* Begin DATA FOR PROCESSING *

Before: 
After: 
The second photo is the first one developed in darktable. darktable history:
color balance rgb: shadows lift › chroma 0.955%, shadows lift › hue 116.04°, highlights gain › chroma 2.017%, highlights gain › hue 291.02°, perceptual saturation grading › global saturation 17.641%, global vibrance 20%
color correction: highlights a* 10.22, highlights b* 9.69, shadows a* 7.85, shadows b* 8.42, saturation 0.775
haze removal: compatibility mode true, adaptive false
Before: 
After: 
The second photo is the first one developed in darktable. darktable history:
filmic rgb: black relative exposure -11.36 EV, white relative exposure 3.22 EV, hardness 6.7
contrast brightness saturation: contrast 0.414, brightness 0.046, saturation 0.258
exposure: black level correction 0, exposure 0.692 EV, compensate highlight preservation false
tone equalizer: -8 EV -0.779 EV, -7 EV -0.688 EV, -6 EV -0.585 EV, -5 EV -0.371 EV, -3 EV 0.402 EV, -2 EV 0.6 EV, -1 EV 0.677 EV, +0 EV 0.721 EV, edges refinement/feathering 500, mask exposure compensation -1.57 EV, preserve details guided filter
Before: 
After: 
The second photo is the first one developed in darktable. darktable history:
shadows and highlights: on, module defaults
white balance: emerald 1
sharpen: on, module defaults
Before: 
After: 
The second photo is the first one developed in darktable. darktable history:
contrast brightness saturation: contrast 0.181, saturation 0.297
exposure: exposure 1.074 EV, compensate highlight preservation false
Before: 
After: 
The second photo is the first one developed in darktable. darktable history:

* End DATA FOR PROCESSING *

* GOAL: Render all of the data above as a Markdown table with the columns Number and Record line, one row per line with blank lines left out.

* THE ANSWER:
| Number | Record line |
|---|---|
| 1 | Before:  |
| 2 | After:  |
| 3 | The second photo is the first one developed in darktable. darktable history: |
| 4 | color balance rgb: shadows lift › chroma 0.955%, shadows lift › hue 116.04°, highlights gain › chroma 2.017%, highlights gain › hue 291.02°, perceptual saturation grading › global saturation 17.641%, global vibrance 20% |
| 5 | color correction: highlights a* 10.22, highlights b* 9.69, shadows a* 7.85, shadows b* 8.42, saturation 0.775 |
| 6 | haze removal: compatibility mode true, adaptive false |
| 7 | Before:  |
| 8 | After:  |
| 9 | The second photo is the first one developed in darktable. darktable history: |
| 10 | filmic rgb: black relative exposure -11.36 EV, white relative exposure 3.22 EV, hardness 6.7 |
| 11 | contrast brightness saturation: contrast 0.414, brightness 0.046, saturation 0.258 |
| 12 | exposure: black level correction 0, exposure 0.692 EV, compensate highlight preservation false |
| 13 | tone equalizer: -8 EV -0.779 EV, -7 EV -0.688 EV, -6 EV -0.585 EV, -5 EV -0.371 EV, -3 EV 0.402 EV, -2 EV 0.6 EV, -1 EV 0.677 EV, +0 EV 0.721 EV, edges refinement/feathering 500, mask exposure compensation -1.57 EV, preserve details guided filter |
| 14 | Before:  |
| 15 | After:  |
| 16 | The second photo is the first one developed in darktable. darktable history: |
| 17 | shadows and highlights: on, module defaults |
| 18 | white balance: emerald 1 |
| 19 | sharpen: on, module defaults |
| 20 | Before:  |
| 21 | After:  |
| 22 | The second photo is the first one developed in darktable. darktable history: |
| 23 | contrast brightness saturation: contrast 0.181, saturation 0.297 |
| 24 | exposure: exposure 1.074 EV, compensate highlight preservation false |
| 25 | Before:  |
| 26 | After:  |
| 27 | The second photo is the first one developed in darktable. darktable history: |